Saved entries
----------------------------------------

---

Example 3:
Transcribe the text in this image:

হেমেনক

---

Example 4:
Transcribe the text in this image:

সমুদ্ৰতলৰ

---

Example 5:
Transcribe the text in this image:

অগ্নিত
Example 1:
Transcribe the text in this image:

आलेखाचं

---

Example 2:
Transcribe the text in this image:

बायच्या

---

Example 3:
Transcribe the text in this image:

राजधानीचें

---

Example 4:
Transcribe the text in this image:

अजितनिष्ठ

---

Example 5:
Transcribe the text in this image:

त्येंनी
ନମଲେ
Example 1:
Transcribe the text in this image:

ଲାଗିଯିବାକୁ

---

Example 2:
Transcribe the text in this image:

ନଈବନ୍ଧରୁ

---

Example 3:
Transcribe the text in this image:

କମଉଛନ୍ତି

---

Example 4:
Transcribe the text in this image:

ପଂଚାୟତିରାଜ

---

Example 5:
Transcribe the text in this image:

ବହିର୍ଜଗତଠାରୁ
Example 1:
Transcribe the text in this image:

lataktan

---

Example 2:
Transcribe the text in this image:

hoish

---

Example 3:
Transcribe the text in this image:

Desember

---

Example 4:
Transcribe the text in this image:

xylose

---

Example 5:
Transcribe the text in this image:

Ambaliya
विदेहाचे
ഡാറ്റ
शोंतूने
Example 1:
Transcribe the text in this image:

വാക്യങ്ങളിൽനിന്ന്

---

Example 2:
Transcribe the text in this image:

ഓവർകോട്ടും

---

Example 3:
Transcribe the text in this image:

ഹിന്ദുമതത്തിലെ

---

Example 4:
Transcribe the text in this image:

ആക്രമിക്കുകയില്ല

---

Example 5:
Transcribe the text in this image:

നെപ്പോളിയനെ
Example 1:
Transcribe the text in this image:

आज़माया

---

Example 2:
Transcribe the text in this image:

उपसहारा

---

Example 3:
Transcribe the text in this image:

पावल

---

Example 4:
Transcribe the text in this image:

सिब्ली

----------------------------------------

→ Problem requirements
Every entry should be reproduced word for word.

→ Task solution
---

Example 3:
Transcribe the text in this image:

হেমেনক

---

Example 4:
Transcribe the text in this image:

সমুদ্ৰতলৰ

---

Example 5:
Transcribe the text in this image:

অগ্নিত
Example 1:
Transcribe the text in this image:

आलेखाचं

---

Example 2:
Transcribe the text in this image:

बायच्या

---

Example 3:
Transcribe the text in this image:

राजधानीचें

---

Example 4:
Transcribe the text in this image:

अजितनिष्ठ

---

Example 5:
Transcribe the text in this image:

त्येंनी
ନମଲେ
Example 1:
Transcribe the text in this image:

ଲାଗିଯିବାକୁ

---

Example 2:
Transcribe the text in this image:

ନଈବନ୍ଧରୁ

---

Example 3:
Transcribe the text in this image:

କମଉଛନ୍ତି

---

Example 4:
Transcribe the text in this image:

ପଂଚାୟତିରାଜ

---

Example 5:
Transcribe the text in this image:

ବହିର୍ଜଗତଠାରୁ
Example 1:
Transcribe the text in this image:

lataktan

---

Example 2:
Transcribe the text in this image:

hoish

---

Example 3:
Transcribe the text in this image:

Desember

---

Example 4:
Transcribe the text in this image:

xylose

---

Example 5:
Transcribe the text in this image:

Ambaliya
विदेहाचे
ഡാറ്റ
शोंतूने
Example 1:
Transcribe the text in this image:

വാക്യങ്ങളിൽനിന്ന്

---

Example 2:
Transcribe the text in this image:

ഓവർകോട്ടും

---

Example 3:
Transcribe the text in this image:

ഹിന്ദുമതത്തിലെ

---

Example 4:
Transcribe the text in this image:

ആക്രമിക്കുകയില്ല

---

Example 5:
Transcribe the text in this image:

നെപ്പോളിയനെ
Example 1:
Transcribe the text in this image:

आज़माया

---

Example 2:
Transcribe the text in this image:

उपसहारा

---

Example 3:
Transcribe the text in this image:

पावल

---

Example 4:
Transcribe the text in this image:

सिब्ली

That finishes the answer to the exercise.